Protasiewicz, while on the campaign trail, declared that the maps were “rigged.”

“I think anybody with any sense knows our maps are rigged,” Protasiewicz said on an episode of the Cap Times’ “Wedge Issues” podcast. “We have amongst the most gerrymandered maps in the entire country. I have told people, ‘I don't think you can sell, to any rational person, that our maps are fair.’” 

She said during that interview that if she were to be elected, she “would anticipate that at some point, we'll be looking at those maps," adding that Wisconsin’s intense and close statewide elections are not reflected in the dominant Republican majorities in the Legislature

There’s also a “real possibility,” said UW-Madison professor and Elections Research Center director Barry Burden in a recent interview, that the court will be involved in settling the outcome of the 2024 presidential election in this swing state. Protasiewicz noted in an interview that it was one swing vote — conservative Justice Brian Hagedorn — that resulted in the court rejecting Republican former President Donald Trump’s effort to overturn the results of the state’s 2020 presidential election.

Kelly previously ran for a full term on the bench in 2020. Kelly and his allies made a concerted effort to focus the race on crime. He told the Cap Times that “there's enough room on the (state) Supreme Court for the Constitution, or for my opponent, but not both.”

He framed the stakes of the race this way: “Will we continue to have the rule of law? Or will we instead have the rule of Janet?”

Those arguments came up short with voters.

In a statement sent after the race was called, Kelly said Protasiewicz “made her campaign about cynical appeals to political passions, serial lies, and a blatant disregard for judicial ethics and the integrity of the court.”

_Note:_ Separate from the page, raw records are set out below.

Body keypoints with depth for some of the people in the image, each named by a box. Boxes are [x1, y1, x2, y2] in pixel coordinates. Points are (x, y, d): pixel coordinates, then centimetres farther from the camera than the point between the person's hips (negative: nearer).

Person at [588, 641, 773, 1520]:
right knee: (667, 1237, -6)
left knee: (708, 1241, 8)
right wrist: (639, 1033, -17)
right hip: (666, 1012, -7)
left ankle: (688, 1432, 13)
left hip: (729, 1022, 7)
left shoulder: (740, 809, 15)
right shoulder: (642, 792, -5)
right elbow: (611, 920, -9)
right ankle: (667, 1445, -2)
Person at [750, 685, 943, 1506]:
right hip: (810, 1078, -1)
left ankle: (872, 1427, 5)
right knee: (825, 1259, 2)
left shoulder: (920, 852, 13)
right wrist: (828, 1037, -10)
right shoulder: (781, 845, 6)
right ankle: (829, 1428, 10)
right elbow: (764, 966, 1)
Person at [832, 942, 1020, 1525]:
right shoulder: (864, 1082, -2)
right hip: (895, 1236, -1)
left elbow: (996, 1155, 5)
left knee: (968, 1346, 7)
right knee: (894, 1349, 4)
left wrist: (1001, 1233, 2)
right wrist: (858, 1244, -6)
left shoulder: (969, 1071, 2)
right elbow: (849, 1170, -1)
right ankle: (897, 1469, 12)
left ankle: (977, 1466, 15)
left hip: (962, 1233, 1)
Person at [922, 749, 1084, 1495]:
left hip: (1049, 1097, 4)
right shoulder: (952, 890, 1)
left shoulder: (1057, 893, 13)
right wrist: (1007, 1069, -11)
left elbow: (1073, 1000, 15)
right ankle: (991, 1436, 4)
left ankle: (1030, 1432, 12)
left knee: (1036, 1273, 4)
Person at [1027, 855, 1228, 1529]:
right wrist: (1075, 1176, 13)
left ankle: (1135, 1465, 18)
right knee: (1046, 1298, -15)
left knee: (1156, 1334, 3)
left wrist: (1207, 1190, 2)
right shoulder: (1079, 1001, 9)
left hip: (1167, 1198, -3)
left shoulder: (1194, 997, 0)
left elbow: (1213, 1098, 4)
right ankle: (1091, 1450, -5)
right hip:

“But the judgment of the people of Wisconsin is paramount, and this is what they have chosen,” he said, adding: “I wish Wisconsin the best of luck. I think it will need it."

Protasiewcz’s victory marks the second statewide election in the last six months in which abortion rights have played a role in securing a victory for liberal candidates.

The U.S. Supreme Court’s June ruling in Dobbs v. Jackson Women’s Health Organization ended the constitutional right to terminate a pregnancy and activated Wisconsin’s abortion ban, which had been unenforceable under the court’s 1973 Roe v. Wade decision.

In November — the last time the Marquette University Law School polled on the question — 33% of Wisconsin voters said they supported the decision to overturn Roe, while 55% opposed it. Also in November, 84% of voters said abortion should be legal in the case of rape or incest, while 10% said it should not. In an August Marquette poll, 65% of voters said abortion should be legal in “all or most cases,” while 30% said it should be illegal in all or most cases.

Protasiewicz will be sworn in Aug. 1.